Tuesday 6 July 2010

Ladykiller

I'm a murderer. Proper bad one, me. Destroyed a whole family once. Didn't even have to try - I did it in one quick, sharp, move, so skilled and secretive and laissez faire that not a single person in that packed out cafe managed to witness it.

Fuck knows how old I was, but it was the Summer right before puberty hit. Right before I ballooned up like the prize heifer at a pig farm, right before hormones restricted all the oxygen to my brain and made me stupid enough to think particular boys had any interest in me, right before heartbreak, right before responsibility, right before Nickelodeon and MTV started their downward descent to shitsville, right before the awful, stinking, bleeding and the once budding, then blossomed tits which outcasted me from all my male friends.

Puberty, I'd worked out, was a vile, horrific penance for a vile, horrific act I'd recently committed.

We were in Blackpool on holiday - the working class' Paris, tower and all - and sat in a greasy spoon by the beach. That Summer what could only be described as a plague of Ladybirds had swamped the town like an outbreak of acne over every building, window, grain of sand, paving stone, fairground ride and tram. They were everywhere.

At any one time you would find at least four of the insects crawling about on your tee.

We'd just eaten and I was sipping on a coke, my brother playing on a Game Boy beside me, my parents opposite, when I leaned myself on the windowsill behind me and felt a damp, minor crunch beneath my elbow.

I froze. I tried to imagine every vile, frightening scenario as to what the squidgy crunch could have been - a shrunken head, a mouth full of teeth left abandoned on the side with gums like off fruit, a tiny egg of a miniature being, a bubble full of blood and the contorted legs of daddy long legs, and then I turned around and saw it. THE MASSACRE.

There, bleeding out on the windowsill like a smashed grape, was the ladybird I'd just savagely destroyed. It was practically broken in half - it's innards pooling about it, sticky like a candy gone bad in the sun.

I felt pretty shitty about that, in itself.
I grabbed a napkin, and stared at my parents - they hadn't witnessed the tragedy - I checked the rest of the cafe - they hadn't witnessed it either, I was safe.

I wiped the death from my elbow.

I sat shifting about uncomfortably. I waited for my parents to suddenly become aware of the situation, to get manic, angry, sickened.

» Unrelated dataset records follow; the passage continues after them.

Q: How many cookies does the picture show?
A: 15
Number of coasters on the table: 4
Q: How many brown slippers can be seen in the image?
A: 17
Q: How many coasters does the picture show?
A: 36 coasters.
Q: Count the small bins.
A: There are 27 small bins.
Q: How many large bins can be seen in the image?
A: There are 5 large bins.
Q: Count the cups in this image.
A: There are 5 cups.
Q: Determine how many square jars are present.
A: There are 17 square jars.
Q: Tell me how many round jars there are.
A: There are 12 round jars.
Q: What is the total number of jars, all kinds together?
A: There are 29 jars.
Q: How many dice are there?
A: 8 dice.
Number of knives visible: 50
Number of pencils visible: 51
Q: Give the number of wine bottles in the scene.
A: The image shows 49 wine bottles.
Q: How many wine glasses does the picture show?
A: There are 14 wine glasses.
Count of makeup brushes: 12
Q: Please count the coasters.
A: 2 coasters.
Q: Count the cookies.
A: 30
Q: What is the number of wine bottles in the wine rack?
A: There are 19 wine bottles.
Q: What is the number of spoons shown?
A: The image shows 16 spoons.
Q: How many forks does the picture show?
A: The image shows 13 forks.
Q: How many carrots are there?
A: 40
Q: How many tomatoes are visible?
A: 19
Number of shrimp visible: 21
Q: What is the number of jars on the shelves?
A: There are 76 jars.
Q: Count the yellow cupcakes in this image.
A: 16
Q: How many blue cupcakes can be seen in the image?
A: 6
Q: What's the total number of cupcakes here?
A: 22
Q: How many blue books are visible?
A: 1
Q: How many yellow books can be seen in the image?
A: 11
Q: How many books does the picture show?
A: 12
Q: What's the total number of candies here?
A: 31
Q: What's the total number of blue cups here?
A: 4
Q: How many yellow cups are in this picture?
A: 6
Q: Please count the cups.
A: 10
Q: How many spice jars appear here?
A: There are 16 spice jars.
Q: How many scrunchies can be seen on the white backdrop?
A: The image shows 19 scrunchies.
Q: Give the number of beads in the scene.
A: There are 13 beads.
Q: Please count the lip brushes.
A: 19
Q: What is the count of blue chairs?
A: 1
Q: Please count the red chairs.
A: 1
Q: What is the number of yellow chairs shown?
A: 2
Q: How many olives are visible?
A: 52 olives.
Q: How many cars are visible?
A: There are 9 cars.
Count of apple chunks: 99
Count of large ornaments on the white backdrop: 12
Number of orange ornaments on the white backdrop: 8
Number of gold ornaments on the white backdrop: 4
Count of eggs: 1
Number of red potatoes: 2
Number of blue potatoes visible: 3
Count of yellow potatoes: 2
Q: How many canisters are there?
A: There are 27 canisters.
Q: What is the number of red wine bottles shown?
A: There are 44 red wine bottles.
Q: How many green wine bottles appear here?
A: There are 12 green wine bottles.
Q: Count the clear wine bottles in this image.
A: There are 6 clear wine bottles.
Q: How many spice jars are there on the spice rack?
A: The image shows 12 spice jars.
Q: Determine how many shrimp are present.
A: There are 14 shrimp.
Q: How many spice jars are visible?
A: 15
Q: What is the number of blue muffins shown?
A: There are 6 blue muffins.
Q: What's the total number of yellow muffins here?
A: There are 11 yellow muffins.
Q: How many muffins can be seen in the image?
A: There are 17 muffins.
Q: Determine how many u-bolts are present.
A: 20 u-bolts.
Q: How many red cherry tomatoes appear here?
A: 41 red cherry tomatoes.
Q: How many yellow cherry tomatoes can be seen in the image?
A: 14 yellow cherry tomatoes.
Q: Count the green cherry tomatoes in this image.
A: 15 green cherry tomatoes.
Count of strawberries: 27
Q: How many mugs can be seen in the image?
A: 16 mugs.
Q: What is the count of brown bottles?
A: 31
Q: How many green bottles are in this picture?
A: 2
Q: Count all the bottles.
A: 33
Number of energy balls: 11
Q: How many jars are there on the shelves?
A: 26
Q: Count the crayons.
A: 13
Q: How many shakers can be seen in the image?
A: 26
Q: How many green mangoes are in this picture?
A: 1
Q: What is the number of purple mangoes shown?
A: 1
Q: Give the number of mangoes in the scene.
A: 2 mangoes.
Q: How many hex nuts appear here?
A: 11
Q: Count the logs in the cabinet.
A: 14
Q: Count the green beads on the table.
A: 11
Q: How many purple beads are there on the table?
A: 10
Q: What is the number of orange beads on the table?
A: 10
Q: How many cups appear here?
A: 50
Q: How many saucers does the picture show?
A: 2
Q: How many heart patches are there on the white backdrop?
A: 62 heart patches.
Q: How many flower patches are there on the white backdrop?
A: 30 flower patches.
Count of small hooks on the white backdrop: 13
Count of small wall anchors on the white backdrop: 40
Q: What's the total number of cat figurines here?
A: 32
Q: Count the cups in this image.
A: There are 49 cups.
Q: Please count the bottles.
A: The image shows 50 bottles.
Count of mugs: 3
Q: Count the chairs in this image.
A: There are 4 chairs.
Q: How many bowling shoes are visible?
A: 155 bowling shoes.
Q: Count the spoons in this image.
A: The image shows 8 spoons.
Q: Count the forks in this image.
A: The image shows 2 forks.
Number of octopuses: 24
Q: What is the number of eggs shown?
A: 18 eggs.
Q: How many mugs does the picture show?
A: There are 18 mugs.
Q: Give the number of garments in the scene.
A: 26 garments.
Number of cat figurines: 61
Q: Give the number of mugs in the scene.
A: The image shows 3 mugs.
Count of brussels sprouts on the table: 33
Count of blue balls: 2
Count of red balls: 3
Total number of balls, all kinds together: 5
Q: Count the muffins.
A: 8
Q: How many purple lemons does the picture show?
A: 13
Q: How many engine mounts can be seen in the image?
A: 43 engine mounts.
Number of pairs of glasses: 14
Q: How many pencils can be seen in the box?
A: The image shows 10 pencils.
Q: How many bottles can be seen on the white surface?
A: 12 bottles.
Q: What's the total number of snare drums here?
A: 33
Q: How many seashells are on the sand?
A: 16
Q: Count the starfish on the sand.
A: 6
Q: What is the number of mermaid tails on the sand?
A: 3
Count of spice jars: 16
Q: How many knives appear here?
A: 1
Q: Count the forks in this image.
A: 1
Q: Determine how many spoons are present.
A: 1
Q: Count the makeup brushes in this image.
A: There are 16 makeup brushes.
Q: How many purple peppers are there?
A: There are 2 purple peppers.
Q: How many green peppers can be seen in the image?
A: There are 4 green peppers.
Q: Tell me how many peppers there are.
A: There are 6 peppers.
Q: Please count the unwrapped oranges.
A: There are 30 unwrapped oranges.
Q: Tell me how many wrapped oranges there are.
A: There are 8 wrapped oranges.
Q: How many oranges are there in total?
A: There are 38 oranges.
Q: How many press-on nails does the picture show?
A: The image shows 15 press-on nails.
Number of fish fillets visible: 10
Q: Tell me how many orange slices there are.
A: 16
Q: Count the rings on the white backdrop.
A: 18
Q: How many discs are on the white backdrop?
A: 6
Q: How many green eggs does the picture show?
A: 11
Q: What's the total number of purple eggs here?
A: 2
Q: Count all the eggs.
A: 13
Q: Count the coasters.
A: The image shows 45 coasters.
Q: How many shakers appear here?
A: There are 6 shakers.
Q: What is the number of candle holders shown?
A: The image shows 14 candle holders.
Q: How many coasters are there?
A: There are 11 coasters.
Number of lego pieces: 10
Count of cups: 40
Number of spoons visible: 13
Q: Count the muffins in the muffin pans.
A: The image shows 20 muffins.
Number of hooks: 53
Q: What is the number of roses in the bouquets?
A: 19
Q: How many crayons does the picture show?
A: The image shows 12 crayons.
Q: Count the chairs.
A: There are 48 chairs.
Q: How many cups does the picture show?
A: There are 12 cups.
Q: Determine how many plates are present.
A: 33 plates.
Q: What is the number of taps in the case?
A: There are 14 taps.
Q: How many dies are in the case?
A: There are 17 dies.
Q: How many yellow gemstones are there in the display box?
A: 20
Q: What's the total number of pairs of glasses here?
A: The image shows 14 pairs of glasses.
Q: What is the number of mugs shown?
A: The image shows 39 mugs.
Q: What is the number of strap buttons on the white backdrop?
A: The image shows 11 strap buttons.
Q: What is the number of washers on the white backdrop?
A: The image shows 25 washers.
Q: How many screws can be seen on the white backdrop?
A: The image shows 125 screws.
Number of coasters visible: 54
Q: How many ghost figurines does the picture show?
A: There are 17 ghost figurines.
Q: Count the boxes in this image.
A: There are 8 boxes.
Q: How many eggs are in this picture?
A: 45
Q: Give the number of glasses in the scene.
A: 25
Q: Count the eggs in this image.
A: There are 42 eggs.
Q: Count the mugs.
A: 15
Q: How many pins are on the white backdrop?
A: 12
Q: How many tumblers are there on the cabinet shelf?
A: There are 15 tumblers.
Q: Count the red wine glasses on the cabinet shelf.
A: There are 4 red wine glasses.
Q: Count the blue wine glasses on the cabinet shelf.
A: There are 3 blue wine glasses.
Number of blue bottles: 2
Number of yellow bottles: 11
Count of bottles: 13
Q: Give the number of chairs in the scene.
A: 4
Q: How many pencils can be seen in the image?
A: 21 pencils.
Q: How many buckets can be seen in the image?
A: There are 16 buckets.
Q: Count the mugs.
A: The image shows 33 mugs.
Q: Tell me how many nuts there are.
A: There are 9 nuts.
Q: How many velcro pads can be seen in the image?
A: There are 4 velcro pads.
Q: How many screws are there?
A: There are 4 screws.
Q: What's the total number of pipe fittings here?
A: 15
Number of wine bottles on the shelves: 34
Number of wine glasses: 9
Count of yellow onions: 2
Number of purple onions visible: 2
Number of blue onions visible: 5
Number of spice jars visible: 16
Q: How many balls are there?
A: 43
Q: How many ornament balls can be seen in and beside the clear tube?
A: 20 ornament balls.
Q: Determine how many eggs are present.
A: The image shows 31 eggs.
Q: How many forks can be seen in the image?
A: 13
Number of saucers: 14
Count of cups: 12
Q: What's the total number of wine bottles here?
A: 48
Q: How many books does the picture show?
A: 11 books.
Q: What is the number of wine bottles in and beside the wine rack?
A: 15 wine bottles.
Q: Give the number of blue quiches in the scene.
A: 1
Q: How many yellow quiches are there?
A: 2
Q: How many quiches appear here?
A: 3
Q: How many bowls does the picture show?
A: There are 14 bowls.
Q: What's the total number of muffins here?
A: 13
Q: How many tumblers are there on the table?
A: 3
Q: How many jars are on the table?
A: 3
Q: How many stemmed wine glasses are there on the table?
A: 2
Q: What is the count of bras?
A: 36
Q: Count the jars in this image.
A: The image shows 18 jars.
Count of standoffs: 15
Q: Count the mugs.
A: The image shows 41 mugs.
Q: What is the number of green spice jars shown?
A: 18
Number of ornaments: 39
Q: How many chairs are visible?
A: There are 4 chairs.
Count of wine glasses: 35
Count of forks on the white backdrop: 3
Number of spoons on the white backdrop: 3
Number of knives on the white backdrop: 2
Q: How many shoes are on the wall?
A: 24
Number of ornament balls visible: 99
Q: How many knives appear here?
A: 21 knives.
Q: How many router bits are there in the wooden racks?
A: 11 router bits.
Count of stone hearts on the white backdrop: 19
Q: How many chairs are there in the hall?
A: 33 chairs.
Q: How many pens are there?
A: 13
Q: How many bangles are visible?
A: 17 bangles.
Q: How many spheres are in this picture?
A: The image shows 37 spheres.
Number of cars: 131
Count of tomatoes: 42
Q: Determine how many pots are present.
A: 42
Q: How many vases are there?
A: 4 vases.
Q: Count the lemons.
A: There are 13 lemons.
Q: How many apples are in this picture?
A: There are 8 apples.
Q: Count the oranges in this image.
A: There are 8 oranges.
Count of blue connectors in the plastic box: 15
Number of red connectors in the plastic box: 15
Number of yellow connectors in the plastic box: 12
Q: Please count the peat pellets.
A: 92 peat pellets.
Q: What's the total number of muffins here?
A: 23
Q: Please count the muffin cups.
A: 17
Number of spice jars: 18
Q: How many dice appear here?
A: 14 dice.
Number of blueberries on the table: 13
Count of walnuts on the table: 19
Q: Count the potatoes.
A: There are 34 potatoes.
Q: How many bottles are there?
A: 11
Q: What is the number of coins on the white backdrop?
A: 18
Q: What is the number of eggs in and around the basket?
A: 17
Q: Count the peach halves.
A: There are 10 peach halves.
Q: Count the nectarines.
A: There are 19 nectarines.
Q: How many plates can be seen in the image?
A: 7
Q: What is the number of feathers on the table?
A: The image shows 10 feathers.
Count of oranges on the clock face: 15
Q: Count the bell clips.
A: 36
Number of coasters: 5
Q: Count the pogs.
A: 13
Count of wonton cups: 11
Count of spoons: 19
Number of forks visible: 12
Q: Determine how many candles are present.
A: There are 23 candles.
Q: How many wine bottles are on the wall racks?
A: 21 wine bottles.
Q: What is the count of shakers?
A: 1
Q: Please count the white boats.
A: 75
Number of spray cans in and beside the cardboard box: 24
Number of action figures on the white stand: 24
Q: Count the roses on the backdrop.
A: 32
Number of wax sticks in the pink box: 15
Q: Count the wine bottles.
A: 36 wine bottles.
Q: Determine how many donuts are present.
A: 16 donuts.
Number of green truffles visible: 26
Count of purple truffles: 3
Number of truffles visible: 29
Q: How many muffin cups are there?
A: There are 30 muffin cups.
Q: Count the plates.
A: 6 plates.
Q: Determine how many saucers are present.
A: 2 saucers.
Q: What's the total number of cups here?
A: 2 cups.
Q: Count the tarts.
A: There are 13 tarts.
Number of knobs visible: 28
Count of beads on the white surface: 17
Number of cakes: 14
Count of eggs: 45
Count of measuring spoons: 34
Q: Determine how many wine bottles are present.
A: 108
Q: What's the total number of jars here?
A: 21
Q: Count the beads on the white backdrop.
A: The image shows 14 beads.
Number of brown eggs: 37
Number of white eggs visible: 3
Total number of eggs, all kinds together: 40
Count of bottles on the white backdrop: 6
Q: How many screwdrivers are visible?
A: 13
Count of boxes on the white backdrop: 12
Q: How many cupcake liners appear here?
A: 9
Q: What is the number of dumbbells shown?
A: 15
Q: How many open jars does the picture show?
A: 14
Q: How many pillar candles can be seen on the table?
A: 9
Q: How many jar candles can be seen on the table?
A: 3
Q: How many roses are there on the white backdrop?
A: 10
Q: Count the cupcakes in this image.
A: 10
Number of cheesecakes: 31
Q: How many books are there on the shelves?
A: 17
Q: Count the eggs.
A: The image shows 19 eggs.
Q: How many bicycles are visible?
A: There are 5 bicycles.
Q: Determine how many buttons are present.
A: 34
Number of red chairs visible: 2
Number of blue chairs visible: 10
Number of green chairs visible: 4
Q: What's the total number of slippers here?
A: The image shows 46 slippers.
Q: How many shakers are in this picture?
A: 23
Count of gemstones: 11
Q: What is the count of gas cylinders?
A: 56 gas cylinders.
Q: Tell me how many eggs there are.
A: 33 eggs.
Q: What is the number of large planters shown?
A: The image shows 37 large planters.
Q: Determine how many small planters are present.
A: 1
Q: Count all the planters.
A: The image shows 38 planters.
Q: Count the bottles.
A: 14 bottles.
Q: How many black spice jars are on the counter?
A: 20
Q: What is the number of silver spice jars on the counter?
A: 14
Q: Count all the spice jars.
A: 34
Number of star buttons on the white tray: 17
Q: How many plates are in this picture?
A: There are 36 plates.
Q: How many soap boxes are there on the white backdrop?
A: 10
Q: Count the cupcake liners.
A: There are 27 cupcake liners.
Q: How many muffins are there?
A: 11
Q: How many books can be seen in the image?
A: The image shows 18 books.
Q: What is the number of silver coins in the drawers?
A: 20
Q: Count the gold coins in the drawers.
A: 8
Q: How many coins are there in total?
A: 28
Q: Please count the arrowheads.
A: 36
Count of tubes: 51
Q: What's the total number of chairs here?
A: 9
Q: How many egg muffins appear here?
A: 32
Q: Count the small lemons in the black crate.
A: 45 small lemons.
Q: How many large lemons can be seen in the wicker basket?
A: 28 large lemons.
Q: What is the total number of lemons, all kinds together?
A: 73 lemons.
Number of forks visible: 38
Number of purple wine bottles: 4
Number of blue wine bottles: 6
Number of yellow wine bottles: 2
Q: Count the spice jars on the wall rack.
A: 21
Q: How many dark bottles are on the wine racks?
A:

YOU KILLED SOMETHING!! They'd say - YOU KILLED A LIVING THING!! WE DON'T WANT YOU ANYMORE. Stay here in Blackpool when we leave. You're no daughter of ours.

But they hadn't noticed.

Thing was, I'd killed loads of ants and spiders in my time, but this was different. Ladybirds weren't evil. Killing one was like taking a hammer to the sun.

I turned back around, and noticed at the other end of the windowsill which stretched out past about five other tables, two other ladybirds approaching, practically holding hands.

One was tiny - a baby, the other was around the same size as the one I'd just killed, and it was obvious to my child brain that it was the mother. They quickened pace when they saw the murder scene behind me.

The mother approached the corpse whilst the baby, obviously in a large amount of trauma stared frozen at who was probably the ladybird baby's papa.

The mother was crawling all over the corpse, frantically. Then the baby joined and both of them looked as though they were screaming, standing on their hind legs and thrashing about.

I wanted to apologise. I wanted to scream, IT WAS AN ACCIDENT!!, but they wouldn't have cared. No-one cares that anything's an accident, you only care that something bad has happened and it can't be undone.

Then they picked up what was left of the corpse and carried it away with them. I shit you not. They left a couple of legs behind, and part of what I guess was a piece of ladybird skull.

I stared at my parents. They smiled at me. I imagined what would happen if something bigger than us just clumsily whammed it's elbow down on my father in the same way. He'd be gone. And we'd need to carry his body out. As much of it as we could find anyway. And then I wouldn't have a dad.

I started to panic. The World seemed so unsafe, suddenly. Anything was possible.

I burst into tears, my parents came over to comfort me, console me, they couldn't get any explanation out of me apart from deep, sorrowful gasps which resembled vowels and sharp letters.

We went to the Pleasure Beach fairground that same day and went on the ride with the swings that fly out in a circle. We got engulfed by ladybirds - hundreds of them, everywhere. They got in our ears, up our noses, down our t-shirts, they got caught in our hair, and eyelashes.

They knew who I was, I thought, and they were getting their revenge.